Several former members of the movement got into high government offices after the end of apartheid in 1994. Popo Molefe and Tokyo Sexwale were prime ministers of a province, while Ramaphosa had been deputy president of South Africa since 2014 and president since 2018. AZAPO won one seat in the South African parliamentary elections in 2014. Mamphela Ramphele founded the Agang South Africa party in 2013 , which received two seats in the 2014 elections.

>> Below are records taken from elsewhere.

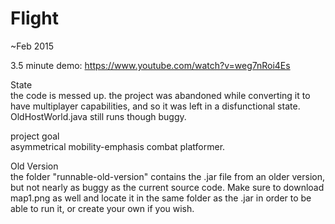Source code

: # Flight

~Feb 2015

3.5 minute demo: https://www.youtube.com/watch?v=weg7nRoi4Es

State  
the code is messed up. the project was abandoned while converting it to have multiplayer capabilities, and so it was left in a disfunctional state. OldHostWorld.java still runs though buggy.


project goal  
asymmetrical mobility-emphasis combat platformer.

Old Version  
the folder "runnable-old-version" contains the .jar file from an older version, but not nearly as buggy as the current source code. Make sure to download map1.png as well and locate it in the same folder as the .jar in order to be able to run it, or create your own if you wish.
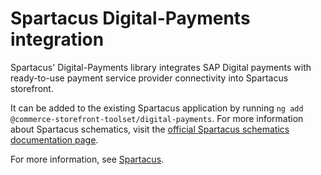 # Spartacus Digital-Payments integration

Spartacus' Digital-Payments library integrates SAP Digital payments with ready-to-use payment service provider connectivity into Spartacus storefront.

It can be added to the existing Spartacus application by running `ng add @commerce-storefront-toolset/digital-payments`. For more information about Spartacus schematics, visit the [official Spartacus schematics documentation page](https://sap.github.io/spartacus-docs/schematics/).

For more information, see [Spartacus](https://github.com/SAP/spartacus).
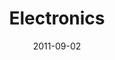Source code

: ---
authors: [ Geoffrey Hunter ]
date: 2011-09-02
draft: false
lastmod: 2011-09-02
tags: [ electronics ]
title: Electronics
type: page
---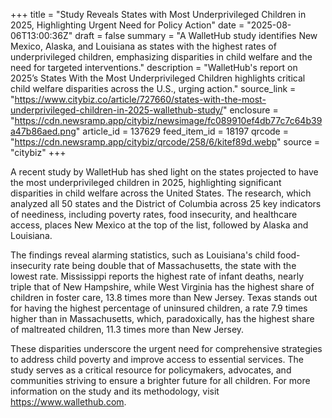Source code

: +++
title = "Study Reveals States with Most Underprivileged Children in 2025, Highlighting Urgent Need for Policy Action"
date = "2025-08-06T13:00:36Z"
draft = false
summary = "A WalletHub study identifies New Mexico, Alaska, and Louisiana as states with the highest rates of underprivileged children, emphasizing disparities in child welfare and the need for targeted interventions."
description = "WalletHub's report on 2025’s States With the Most Underprivileged Children highlights critical child welfare disparities across the U.S., urging action."
source_link = "https://www.citybiz.co/article/727660/states-with-the-most-underprivileged-children-in-2025-wallethub-study/"
enclosure = "https://cdn.newsramp.app/citybiz/newsimage/fc089910ef4db77c7c64b39a47b86aed.png"
article_id = 137629
feed_item_id = 18197
qrcode = "https://cdn.newsramp.app/citybiz/qrcode/258/6/kitef89d.webp"
source = "citybiz"
+++

<p>A recent study by WalletHub has shed light on the states projected to have the most underprivileged children in 2025, highlighting significant disparities in child welfare across the United States. The research, which analyzed all 50 states and the District of Columbia across 25 key indicators of neediness, including poverty rates, food insecurity, and healthcare access, places New Mexico at the top of the list, followed by Alaska and Louisiana.</p><p>The findings reveal alarming statistics, such as Louisiana's child food-insecurity rate being double that of Massachusetts, the state with the lowest rate. Mississippi reports the highest rate of infant deaths, nearly triple that of New Hampshire, while West Virginia has the highest share of children in foster care, 13.8 times more than New Jersey. Texas stands out for having the highest percentage of uninsured children, a rate 7.9 times higher than in Massachusetts, which, paradoxically, has the highest share of maltreated children, 11.3 times more than New Jersey.</p><p>These disparities underscore the urgent need for comprehensive strategies to address child poverty and improve access to essential services. The study serves as a critical resource for policymakers, advocates, and communities striving to ensure a brighter future for all children. For more information on the study and its methodology, visit <a href='https://www.wallethub.com' rel='nofollow' target='_blank'>https://www.wallethub.com</a>.</p>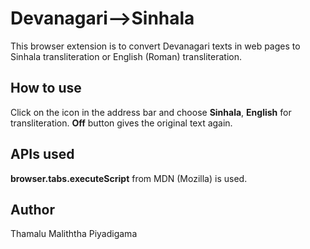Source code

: # Devanagari-->Sinhala

This browser extension is to convert Devanagari texts in web pages to Sinhala transliteration or English (Roman) transliteration.

## How to use

Click on the icon in the address bar and choose **Sinhala**, **English** for transliteration. **Off** button gives the original text again.

## APIs used
**browser.tabs.executeScript** from MDN (Mozilla) is used.

## Author
Thamalu Maliththa Piyadigama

In 1998 the Steve Biko Foundation was established.

See also

Web links

Individual evidence

  1. Gottfried Wellmer (Ed.): Documents of the South African Liberation Movement (= ISSA - scientific series 6). Informationsstelle Südliches Afrika eV, Bonn 1977, ISBN 3-921614-38-4 , p. 205.
  2. ^ A b Peter Randall : South Africa's Future. Christians show new ways . (Final report of the Study Project on Christianity in Apartheid Society ), Bonn, 1974, p. 54, ISBN 3-921314-09-7
  3. a b c d e f g h i j Black Consciousness Movement at sahistory.org.za (English), accessed on October 21, 2014.
  4. a b c University Christian Movement at sahistory.org.za (English), accessed on October 20, 2014.
  5. ^ Robert Ross: A Concise History of South Africa. Cambridge University Press, Cambridge 2008, ISBN 978-0-521-72026-7 , p. 151. Digitized
  6. Definition at education-portal.com (English), accessed on October 24, 2014.
  7. Khaba Mkhize: Enos Zwelabantu Sikhakhane (1917-1993) . In: Natalia 23/24 (1993/1994), online at www.natalia.org.za (English)
  8. a b History of the BCM, aftermath with a focus on the National Forum at nelsonmandela.org (English), accessed on October 22, 2014.
  9. ^ Reinhard Rode: Change in South Africa . Institute for African Studies, Hamburg 1976, pp. 89–90
  10. Black Community Programs at sahistory.org.za (English), accessed on October 24, 2014.
  11. Portrait of the BPC at nelsonmandela.org (English), accessed on October 22, 2014.
  12. Brief report from the establishment in 1980 at sahistory.org.za (English), accessed on October 30, 2014
  13. Portrait of Mattera at sahistory.org.za (English), accessed on October 24, 2014.
  14. Foundation website , accessed on October 24, 2014.